■ Task description ■
Every line of the material below that holds the string "adenocarcinoma" should be copied.

■ Source material ■
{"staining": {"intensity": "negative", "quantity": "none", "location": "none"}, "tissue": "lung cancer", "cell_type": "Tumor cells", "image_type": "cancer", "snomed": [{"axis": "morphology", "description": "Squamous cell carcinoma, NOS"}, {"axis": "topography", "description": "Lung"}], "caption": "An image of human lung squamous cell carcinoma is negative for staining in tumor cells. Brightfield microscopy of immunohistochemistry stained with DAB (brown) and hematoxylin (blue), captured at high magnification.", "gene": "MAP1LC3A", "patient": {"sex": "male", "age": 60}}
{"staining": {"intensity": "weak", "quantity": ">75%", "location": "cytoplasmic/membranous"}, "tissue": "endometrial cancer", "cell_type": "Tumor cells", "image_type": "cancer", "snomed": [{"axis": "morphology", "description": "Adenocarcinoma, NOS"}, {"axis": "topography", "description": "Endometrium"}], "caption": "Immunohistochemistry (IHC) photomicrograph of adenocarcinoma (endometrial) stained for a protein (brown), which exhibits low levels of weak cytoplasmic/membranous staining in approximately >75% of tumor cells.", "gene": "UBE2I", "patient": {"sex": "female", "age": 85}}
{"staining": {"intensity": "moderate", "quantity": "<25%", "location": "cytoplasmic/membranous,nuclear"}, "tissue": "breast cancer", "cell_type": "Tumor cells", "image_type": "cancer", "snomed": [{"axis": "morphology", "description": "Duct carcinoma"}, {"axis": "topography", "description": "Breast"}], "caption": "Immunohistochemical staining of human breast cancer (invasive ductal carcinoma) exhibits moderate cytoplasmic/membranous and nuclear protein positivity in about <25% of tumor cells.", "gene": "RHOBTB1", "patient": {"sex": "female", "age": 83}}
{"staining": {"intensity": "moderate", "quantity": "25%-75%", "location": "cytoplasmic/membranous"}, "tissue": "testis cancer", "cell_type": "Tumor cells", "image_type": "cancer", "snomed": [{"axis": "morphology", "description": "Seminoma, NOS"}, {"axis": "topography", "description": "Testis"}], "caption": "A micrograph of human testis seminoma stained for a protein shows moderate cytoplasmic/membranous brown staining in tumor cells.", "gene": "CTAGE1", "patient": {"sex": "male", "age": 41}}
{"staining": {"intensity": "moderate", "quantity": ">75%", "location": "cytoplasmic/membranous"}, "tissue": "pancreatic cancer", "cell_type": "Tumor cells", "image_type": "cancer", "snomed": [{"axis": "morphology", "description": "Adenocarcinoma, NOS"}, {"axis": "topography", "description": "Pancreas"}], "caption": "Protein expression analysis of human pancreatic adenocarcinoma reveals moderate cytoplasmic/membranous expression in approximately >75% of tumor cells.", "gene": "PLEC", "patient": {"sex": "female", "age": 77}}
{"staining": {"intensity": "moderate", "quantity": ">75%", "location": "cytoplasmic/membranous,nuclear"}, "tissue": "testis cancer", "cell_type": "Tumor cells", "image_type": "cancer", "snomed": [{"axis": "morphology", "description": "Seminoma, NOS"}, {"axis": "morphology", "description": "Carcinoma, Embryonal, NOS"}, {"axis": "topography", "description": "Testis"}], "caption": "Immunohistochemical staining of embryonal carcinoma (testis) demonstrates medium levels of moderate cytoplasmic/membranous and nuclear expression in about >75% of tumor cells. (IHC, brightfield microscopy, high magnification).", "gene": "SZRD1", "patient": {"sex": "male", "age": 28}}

■ Solution to this problem ■
{"staining": {"intensity": "weak", "quantity": ">75%", "location": "cytoplasmic/membranous"}, "tissue": "endometrial cancer", "cell_type": "Tumor cells", "image_type": "cancer", "snomed": [{"axis": "morphology", "description": "Adenocarcinoma, NOS"}, {"axis": "topography", "description": "Endometrium"}], "caption": "Immunohistochemistry (IHC) photomicrograph of adenocarcinoma (endometrial) stained for a protein (brown), which exhibits low levels of weak cytoplasmic/membranous staining in approximately >75% of tumor cells.", "gene": "UBE2I", "patient": {"sex": "female", "age": 85}}
{"staining": {"intensity": "moderate", "quantity": ">75%", "location": "cytoplasmic/membranous"}, "tissue": "pancreatic cancer", "cell_type": "Tumor cells", "image_type": "cancer", "snomed": [{"axis": "morphology", "description": "Adenocarcinoma, NOS"}, {"axis": "topography", "description": "Pancreas"}], "caption": "Protein expression analysis of human pancreatic adenocarcinoma reveals moderate cytoplasmic/membranous expression in approximately >75% of tumor cells.", "gene": "PLEC", "patient": {"sex": "female", "age": 77}}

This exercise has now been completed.